I was looking for a similar information and came across this question of yours. Actually I was trying to understand how was this "remembered password" stored, and if it was safely stored.
Then I stumbled into @Gilles answer to a similar question in Stack Exchange.
Based on that answer, you can go to "Show applications" -> "Passwords and keys". Your stored password should be found under "Login", and can be deleted.

Under the default configuration in Ubuntu, passwords are stored in the
GNOME keyring. This
applies to all passwords stored by Nautilus, as well as most other
applications including web browsers.
(Let me reiterate: default configuration, most. This can be
changed and there are applications that don't support the Gnome
keyring.)
You can use the Seahorse GUI
program or the
secret-tool
command line utility to view and modify the contents of the keyring.

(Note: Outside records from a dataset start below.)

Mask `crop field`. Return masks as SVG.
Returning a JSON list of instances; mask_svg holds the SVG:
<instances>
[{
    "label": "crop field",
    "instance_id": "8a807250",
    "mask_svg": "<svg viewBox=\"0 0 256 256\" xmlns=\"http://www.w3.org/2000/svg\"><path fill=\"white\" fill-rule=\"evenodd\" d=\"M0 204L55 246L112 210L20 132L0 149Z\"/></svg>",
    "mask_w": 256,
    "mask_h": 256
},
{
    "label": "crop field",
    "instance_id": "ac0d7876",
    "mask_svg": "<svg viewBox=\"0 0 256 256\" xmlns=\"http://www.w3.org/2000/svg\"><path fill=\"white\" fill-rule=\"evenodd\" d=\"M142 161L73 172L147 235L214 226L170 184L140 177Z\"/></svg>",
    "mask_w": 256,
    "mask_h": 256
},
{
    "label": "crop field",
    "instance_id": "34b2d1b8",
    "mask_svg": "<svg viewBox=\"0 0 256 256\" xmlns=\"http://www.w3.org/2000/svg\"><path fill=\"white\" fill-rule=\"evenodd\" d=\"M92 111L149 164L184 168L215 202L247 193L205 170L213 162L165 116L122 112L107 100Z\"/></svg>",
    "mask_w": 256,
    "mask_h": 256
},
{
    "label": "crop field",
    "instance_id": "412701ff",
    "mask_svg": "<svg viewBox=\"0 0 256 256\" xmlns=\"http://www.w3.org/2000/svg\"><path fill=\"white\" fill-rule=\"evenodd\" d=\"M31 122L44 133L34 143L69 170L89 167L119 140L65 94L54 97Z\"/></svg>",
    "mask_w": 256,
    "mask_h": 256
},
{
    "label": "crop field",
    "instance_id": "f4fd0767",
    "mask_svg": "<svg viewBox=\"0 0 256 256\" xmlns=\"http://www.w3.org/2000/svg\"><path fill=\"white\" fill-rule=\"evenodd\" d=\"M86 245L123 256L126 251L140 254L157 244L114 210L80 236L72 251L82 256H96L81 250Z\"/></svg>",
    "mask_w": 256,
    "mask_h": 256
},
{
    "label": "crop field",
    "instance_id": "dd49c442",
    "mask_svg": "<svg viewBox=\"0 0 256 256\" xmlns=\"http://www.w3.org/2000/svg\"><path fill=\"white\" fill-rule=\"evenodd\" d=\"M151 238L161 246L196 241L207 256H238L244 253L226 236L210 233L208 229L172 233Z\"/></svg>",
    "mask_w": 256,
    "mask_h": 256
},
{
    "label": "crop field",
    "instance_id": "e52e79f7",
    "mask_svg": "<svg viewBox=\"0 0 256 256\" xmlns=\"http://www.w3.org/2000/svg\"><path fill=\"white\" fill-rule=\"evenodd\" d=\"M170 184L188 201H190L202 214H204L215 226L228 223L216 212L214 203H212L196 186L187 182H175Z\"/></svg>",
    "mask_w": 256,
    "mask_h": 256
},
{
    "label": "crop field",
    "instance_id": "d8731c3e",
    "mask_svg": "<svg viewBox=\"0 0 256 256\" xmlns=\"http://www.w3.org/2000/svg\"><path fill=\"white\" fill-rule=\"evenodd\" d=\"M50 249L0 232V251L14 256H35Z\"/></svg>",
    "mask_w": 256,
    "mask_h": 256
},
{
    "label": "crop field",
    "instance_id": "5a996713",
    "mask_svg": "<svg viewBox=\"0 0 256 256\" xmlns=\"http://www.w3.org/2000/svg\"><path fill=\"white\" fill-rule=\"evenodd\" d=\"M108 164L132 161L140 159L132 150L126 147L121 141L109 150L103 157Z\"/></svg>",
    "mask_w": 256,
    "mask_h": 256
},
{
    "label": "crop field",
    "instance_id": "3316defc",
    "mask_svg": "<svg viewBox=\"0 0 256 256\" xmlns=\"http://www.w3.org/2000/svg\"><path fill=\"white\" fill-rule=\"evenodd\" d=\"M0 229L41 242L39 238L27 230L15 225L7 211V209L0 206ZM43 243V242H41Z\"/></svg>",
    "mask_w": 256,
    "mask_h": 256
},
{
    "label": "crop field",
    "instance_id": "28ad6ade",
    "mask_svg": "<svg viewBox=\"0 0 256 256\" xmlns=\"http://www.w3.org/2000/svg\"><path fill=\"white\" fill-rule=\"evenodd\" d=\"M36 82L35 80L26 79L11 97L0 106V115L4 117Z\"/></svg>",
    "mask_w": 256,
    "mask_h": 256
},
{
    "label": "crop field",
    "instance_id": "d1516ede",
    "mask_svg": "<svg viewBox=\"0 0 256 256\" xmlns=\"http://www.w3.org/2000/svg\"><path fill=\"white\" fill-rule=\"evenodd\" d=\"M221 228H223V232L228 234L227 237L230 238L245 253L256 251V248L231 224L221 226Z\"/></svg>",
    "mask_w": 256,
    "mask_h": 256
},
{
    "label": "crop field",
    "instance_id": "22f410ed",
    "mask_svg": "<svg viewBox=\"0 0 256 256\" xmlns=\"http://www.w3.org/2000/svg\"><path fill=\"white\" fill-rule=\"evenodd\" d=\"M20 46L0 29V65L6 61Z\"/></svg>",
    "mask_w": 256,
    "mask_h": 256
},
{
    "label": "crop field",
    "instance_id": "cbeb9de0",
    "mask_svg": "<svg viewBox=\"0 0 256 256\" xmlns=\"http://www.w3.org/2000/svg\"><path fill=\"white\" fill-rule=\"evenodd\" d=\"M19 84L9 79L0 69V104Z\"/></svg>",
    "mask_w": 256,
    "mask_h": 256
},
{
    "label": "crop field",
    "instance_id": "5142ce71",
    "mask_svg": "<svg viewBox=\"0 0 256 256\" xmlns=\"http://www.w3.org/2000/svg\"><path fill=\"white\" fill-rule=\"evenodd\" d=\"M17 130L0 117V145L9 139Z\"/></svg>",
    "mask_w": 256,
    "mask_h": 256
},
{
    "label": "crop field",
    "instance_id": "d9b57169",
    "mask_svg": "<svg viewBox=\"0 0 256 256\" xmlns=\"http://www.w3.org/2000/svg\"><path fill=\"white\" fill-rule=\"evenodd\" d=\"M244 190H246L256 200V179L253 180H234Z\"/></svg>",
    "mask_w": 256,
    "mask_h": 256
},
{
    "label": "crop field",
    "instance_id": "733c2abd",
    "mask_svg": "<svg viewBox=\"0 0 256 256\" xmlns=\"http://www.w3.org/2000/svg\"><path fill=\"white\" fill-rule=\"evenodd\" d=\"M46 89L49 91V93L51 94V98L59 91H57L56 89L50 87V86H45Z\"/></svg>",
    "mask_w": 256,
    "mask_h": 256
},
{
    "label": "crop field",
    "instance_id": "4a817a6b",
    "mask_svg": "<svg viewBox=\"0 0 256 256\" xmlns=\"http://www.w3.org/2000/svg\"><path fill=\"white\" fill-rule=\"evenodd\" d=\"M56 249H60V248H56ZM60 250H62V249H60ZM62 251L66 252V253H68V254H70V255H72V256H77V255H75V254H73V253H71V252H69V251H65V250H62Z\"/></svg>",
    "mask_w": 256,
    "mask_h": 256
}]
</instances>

There is some official documentation about Gnome
Keyring, including a
“security
philosophy”
and a more concrete security
architecture.
Data in memory (“Remember password until you logout”) is present in
the memory of the gnome-keyring-daemon
process, which allows any
process running as your user to query it. Gnome-keyring avoids
swapping if
possible; however, if you have any encrypted storage, you should have
encrypted swap, because the programs that manipulate the confidential
data could themselves be swapped out.
Data on disk (“Remember forever”) is stored in the file
~/.gnome2/keyrings/login.keyring
. It is
encrypted
with a key that's derived from a password; normally, that's your login
password, and Ubuntu is set up to unlock the keyring with your login
password. The key
is derived from the password with a salted, slow
hash
but I don't know exactly what the derivation function is.